Todos han perdido frente a la avalancha que significó Trump, quien dejó en el camino 17 contrincantes, algunos con las mejores credenciales políticas, experiencia y recursos, como el exgobernador de Florida Jeb Bush, sin duda el mayor perdedor de todos.

Trump tuvo el mérito de arrebatarle el partido a los sectores más tradicionales con una campaña que con seguridad no habría sido aprobada por ningún estratega político tradicional al que se le hubiera presentado la idea.

La campaña de Trump arrancó con lo que debió haber sido una salida falsa: su propuesta de construir un muro con México y, de paso, insultando a los mexicanos a los que calificó de violadores y criminales.
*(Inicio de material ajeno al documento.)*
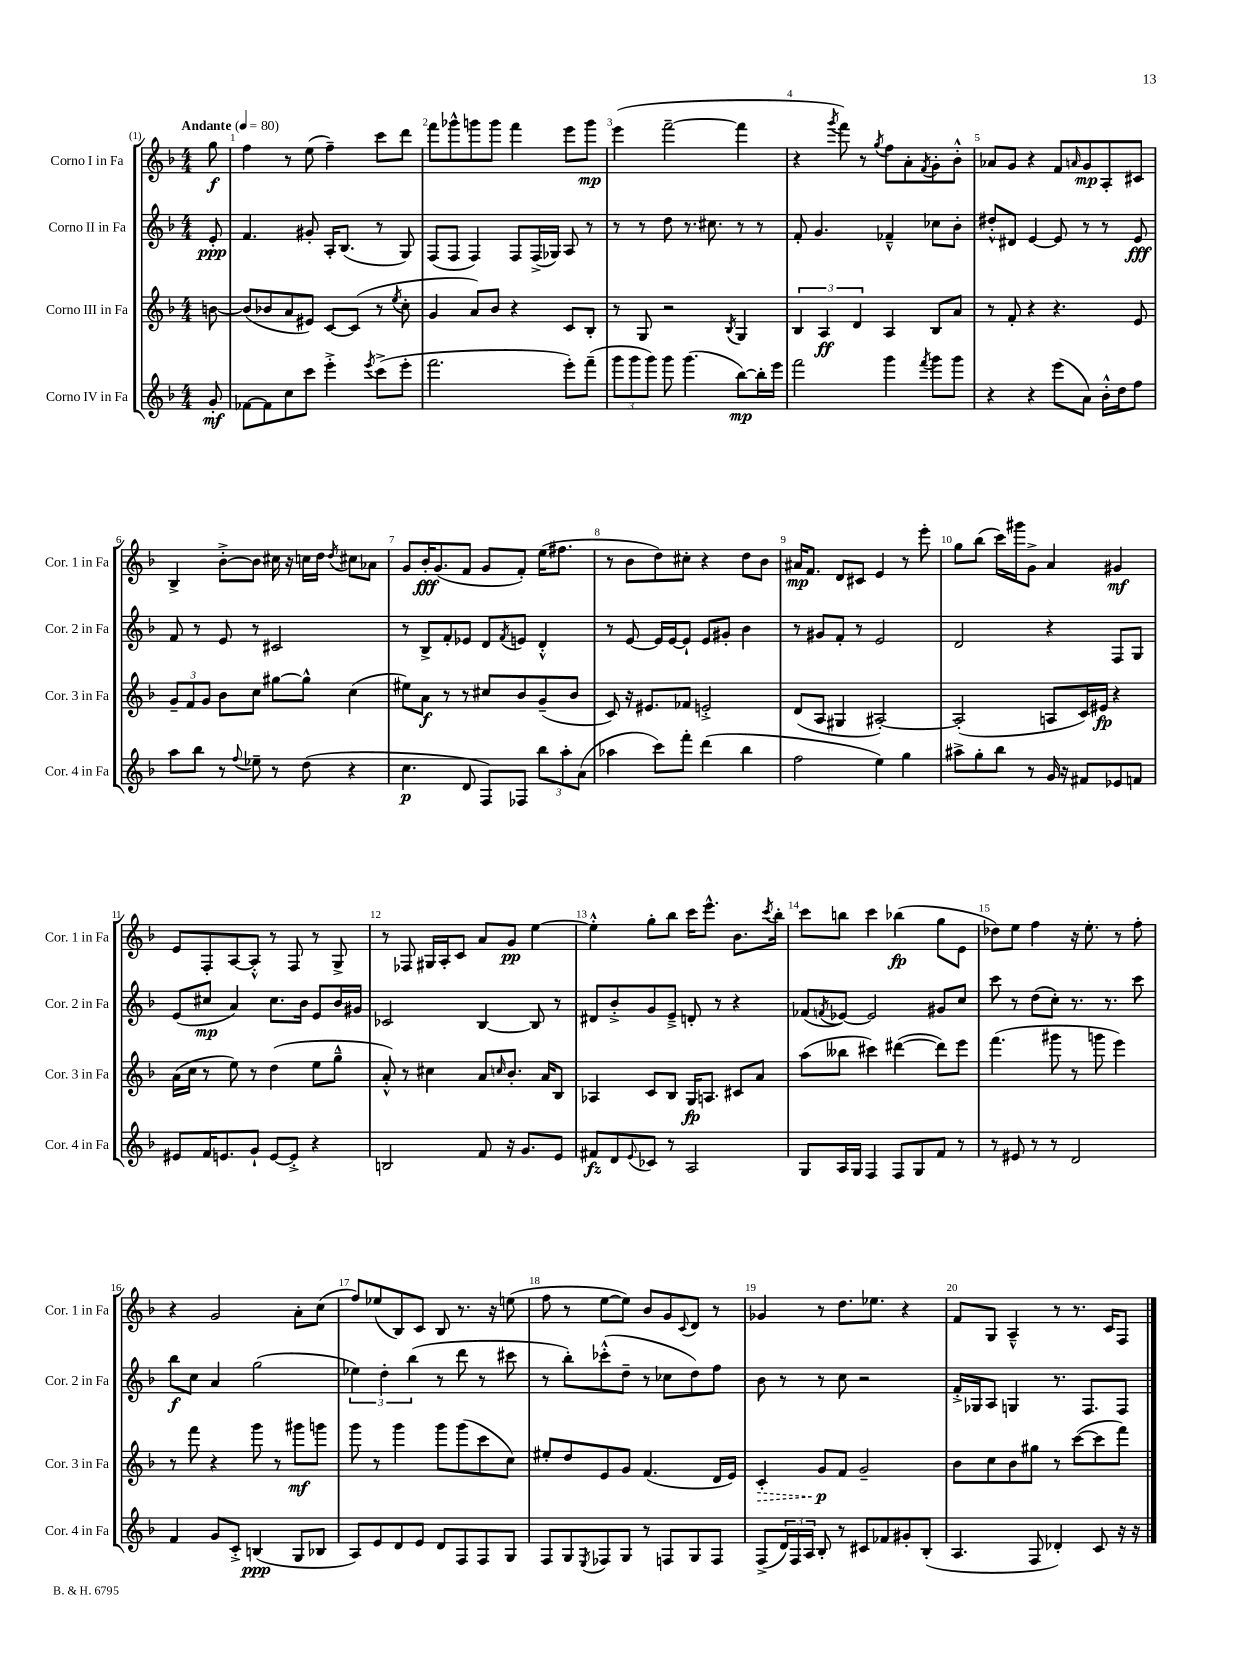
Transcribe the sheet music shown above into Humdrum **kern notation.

**kern	**kern	**kern	**kern
*staff4	*staff3	*staff2	*staff1
*clefG2	*clefG2	*clefG2	*clefG2
*k[b-]	*k[b-]	*k[b-]	*k[b-]
*M4/4	*M4/4	*M4/4	*M4/4
*MM80	*MM80	*MM80	*MM80
8g'	[8b	8e'	8gg
=	=	=	=
[8f-	(8b]	4.f	4ff
8f-]	8b-	.	.
8cc	8a	.	8r
8ccc	8e#)	8g#'	(8ee
4eee'^	[8c	16A'	4ff~)
.	.	(8.B-	.
.	(8c]	.	.
8qeee	.	.	.
(8ccc^	8r	8r	8ccc
.	8qee	.	.
8eee'	8cc'	8G)	8ddd
=	=	=	=
2.fff	4g	(8F	8fff
.	.	8F	8ggg-^^
.	8a)	4F)	8ggg
.	8b-	.	8ggg
.	4r	8F	4fff
.	.	(16F^	.
.	.	16G-)	.
8eee')	8c	8A	8eee
(8fff~	8B-'	8r	8ggg
=	=	=	=
12ggg	8r	8r	(4eee
12ggg	.	.	.
.	8G	8r	.
12ggg)	.	.	.
8ggg	2r	8dd	[2fff~
(4.ggg	.	8.r	.
.	.	8.cc#	.
.	8qB-	.	.
[8bb-)	4G	8r	4fff]
16bb-']	.	8r	.
16eee	.	.	.
=	=	=	=
2fff	6B-	8f'	4r
.	.	4.g	.
.	6A	.	.
.	.	.	8qggg
.	.	.	8fff)
.	6d	.	.
.	.	.	8r
.	.	.	8qgg
4ggg	4A	4f-~^^	8ff
.	.	.	8a'
8qfff	.	.	8qf
8ggg	8B-	8cc-	8g'
8ggg	8a	8b-'	8b-'^^
=	=	=	=
4r	8r	8dd#'^^	8a-
.	8f'	8d#	8g
4r	4r	[4e	4r
(8eee	4.r	8e]	8f
.	.	.	16qqa
8a)	.	8r	8g
16b-'^^	.	8r	8A'
16dd	.	.	.
8ff	8e	8e	8c#
=	=	=	=
8aa	12g~	8f	4B-^
.	12f	.	.
8bb-	.	8r	.
.	12g	.	.
8r	8b-	8e	[8b-'^
8qqff	.	.	.
8ee-~	8cc	8r	8b-]
8r	[8gg#	2c#	16cc#
.	.	.	16r
(8dd	8gg#^^]	.	16cc
.	.	.	16dd
.	.	.	8qdd
4r	(4cc	.	8cc#
.	.	.	8a-
=	=	=	=
4.cc	8ee#)	8r	8g
.	8a	8B-^	16b-'
.	.	.	(8.g
.	8r	8f'	.
8d	8r	8e-	8f
8F)	8cc#	8d	8g
.	.	8qf	.
8F-	8b-	8e	8f')
12bb-	(8g~	4d'^^	(16ee
.	.	.	8.ff#
12aa'	.	.	.
.	8b-	.	.
(12a	.	.	.
=	=	=	=
4aa-	8c)	8r	8r
.	16r	[8e	8b-
.	8.e#	.	.
8ccc)	.	16e]	8dd)
.	.	[16e	.
8fff'	8f-	8e`]	8cc#'
(4ddd	2e'^	8e	4r
.	.	8g#'	.
4bb-	.	4b-	8dd
.	.	.	8b-
=	=	=	=
2ff	(8d	8r	16a#
.	.	.	8.f
.	8A	8g#	.
.	4G#	8f'	8d
.	.	8r	8c#
4ee)	[2A#')	2e	4e
4gg	.	.	8r
.	.	.	8eee'
=	=	=	=
8aa#^	(2A#']	2d	8gg
8gg'	.	.	(8bb-
8bb-	.	.	16ccc)
.	.	.	16ggg#
8r	.	.	8g^
16g	8A	4r	4a
16r	.	.	.
8f#	16c)	.	.
.	16e#	.	.
8e-	4r	8F	4g#
8f	.	8G	.
=	=	=	=
8e#	(16a	(8e	8e
.	16cc	.	.
16f	8r	8cc#	8F'
8.e	.	.	.
.	8ee)	4a)	[8A
8g`	8r	.	8A'^^]
[8e	(4dd	8.cc#	8r
8e'^]	.	.	8F
.	.	16b-	.
4r	8ee	8e	8r
.	8gg~^^	16b-	8G^
.	.	16g#	.
=	=	=	=
2B	8a'^^)	2c-	8r
.	8r	.	8F-
.	4cc#	.	16G#
.	.	.	16A'
.	.	.	8c
8f	8a	[4B-	8a
.	16qqcc	.	.
16r	8.b-'	.	8g
8.g	.	.	.
.	.	8B-]	[4ee
.	16a	.	.
8e	8B-	8r	.
=	=	=	=
8f#	4A-	8d#	4ee'^^]
8d	.	8b-'^	.
8qqe	.	.	.
8c-	8c	8g	8gg'
8r	8B-	8e~^	8bb-
2A	16G	8d'	16ccc
.	8.A	.	8.eee^^
.	.	8r	.
.	8c#	4r	8.b-
.	8a	.	.
.	.	.	8qccc
.	.	.	16bb-'
=	=	=	=
8G	(8aa	(8f-	8ccc
.	.	8qf	.
16A	8bb--	[8e-)	8bb
16G	.	.	.
4F	4ccc#)	2e-]	4ccc
8F	([4ddd#	.	(4bb-
8G	.	.	.
8f	8ddd#])	8g#	8gg
8r	8eee	8cc	8e
=	=	=	=
8r	(4.fff	8ccc	8dd-)
8e#	.	8r	8ee
8r	.	(8dd	4ff
8r	8ggg#	8cc')	.
2d	8r	8.r	16r
.	.	.	8.ee'
.	8ggg	.	.
.	.	8.r	.
.	4eee)	.	8r
.	.	8ccc	8ff'
=	=	=	=
4f	8r	8bb-	4r
.	8fff	8cc	.
8g	4r	4a	2g
8c'^	.	.	.
(4B	8ggg	(2gg	.
.	8r	.	.
8G	8ggg#	.	8a'
8B-	8ggg	.	(8cc
=	=	=	=
8A)	8ggg	6ee-)	8ff)
8e	8r	.	(8ee-
.	.	6dd'	.
8d	4ggg	.	8B-)
.	.	(6bb-	.
8e	.	.	8c
8d	8ggg	8r	8B-
8F	(8ggg	8ddd	8.r
8F	8ccc	8r	.
.	.	.	16r
8G	8cc)	8ccc#	(8ee
=	=	=	=
8F	8ee#'	8r	8ff
8G	8dd	8bb-')	8r
8qE	.	.	.
8F-	8e	(8ccc-'^^	[8ee
8G	8g	8dd~	8ee])
8r	(4.f	8r	8b-
8F	.	8cc-	8g
.	.	.	8qqc
8G	.	8dd)	8d
8F	16d	8ff	8r
.	16e)	.	.
=	=	=	=
(8F^	4c'	8b-	4g-
24d)	.	8r	.
24F	.	.	.
24A	.	.	.
8B-'	8g	8r	8r
8r	8f	8cc	8.dd
8c#	2g~	2r	.
.	.	.	8.ee-
8f-	.	.	.
8g#'	.	.	4r
(8B-'	.	.	.
=	=	=	=
4.A	8b-	16f'^	8f
.	.	16G-	.
.	8cc	8A	8G
.	8b-	4G	4A~^^
8F	8gg#	.	.
4d-')	8r	8.r	8r
.	([8ccc	.	8.r
.	.	8.F	.
8c	8ccc]	.	.
.	.	.	16c
16r	8fff)	8F	8F
16r	.	.	.
==	==	==	==
*-	*-	*-	*-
El mea culpa republicano de 2012, luego de que Mitt Rommney no lograra evitar la reelección de Barack Obama, indicaba todo lo contrario, pedía congraciarse con la comunidad hispana en el entendido de que sin su apoyo no se puede ganar la Casa Blanca.

Apelar a la frustración

Claramente, los estrategas de Trump vieron otra manera de ganar las elecciones y apelaron a la frustración de muchos conservadores con el orden de cosas establecido por el gobierno de Obama y, según ellos, por la incapacidad del partido que solía representarlos en oponerse de manera efectiva.


El argumento de que un conservador moderado era la respuesta para ganar la Casa Blanca se agotó con el fracaso de dos prestigiosas fichas del partido (John McCain, 2008/ Mitt Romney, 2012) así que para lograr resultados diferentes había que hacer cosas diferentes.

Entra Donald Trump, con una incorrección política que a veces raya en lo racista, pero que se empaqueta como “sinceridad” y le arrebata esa cualidad a uno de los seguros del partido, el gobernador Chris Chrstie.

Es muy simbólico del momento que viven los republicanos que en el proceso cayera hasta la ficha de Jeb Bush, con su prestigio familiar y los fondos caudalosos para sufragar cómodamente una campaña, un ejercicio rutinario para el clan de Texas.

El partido que hereda Trump es otro, vuelto más hacia sí mismo, como demuestra la plataforma recién aprobada en Cleveland, con menos vocación a la diversidad como demostró la Convención Nacional que los medios calificaron como “muy blanca”.

Esta noche, mientras se disipe la ovación de los miles de asistentes en el Quicken Loans Arena, muchos estarán esperando que esta cima política que alcanzó el magnate sea su última y que una derrota en noviembre les de la oportunidad de recuperar y reorganizar el partido.

Pero como la historia sobre las posibilidades de Trump en la arena política ha estado marcada por desaciertos entre los expertos, su ya cantada derrota en noviembre podría ser una nueva predicción equivocada.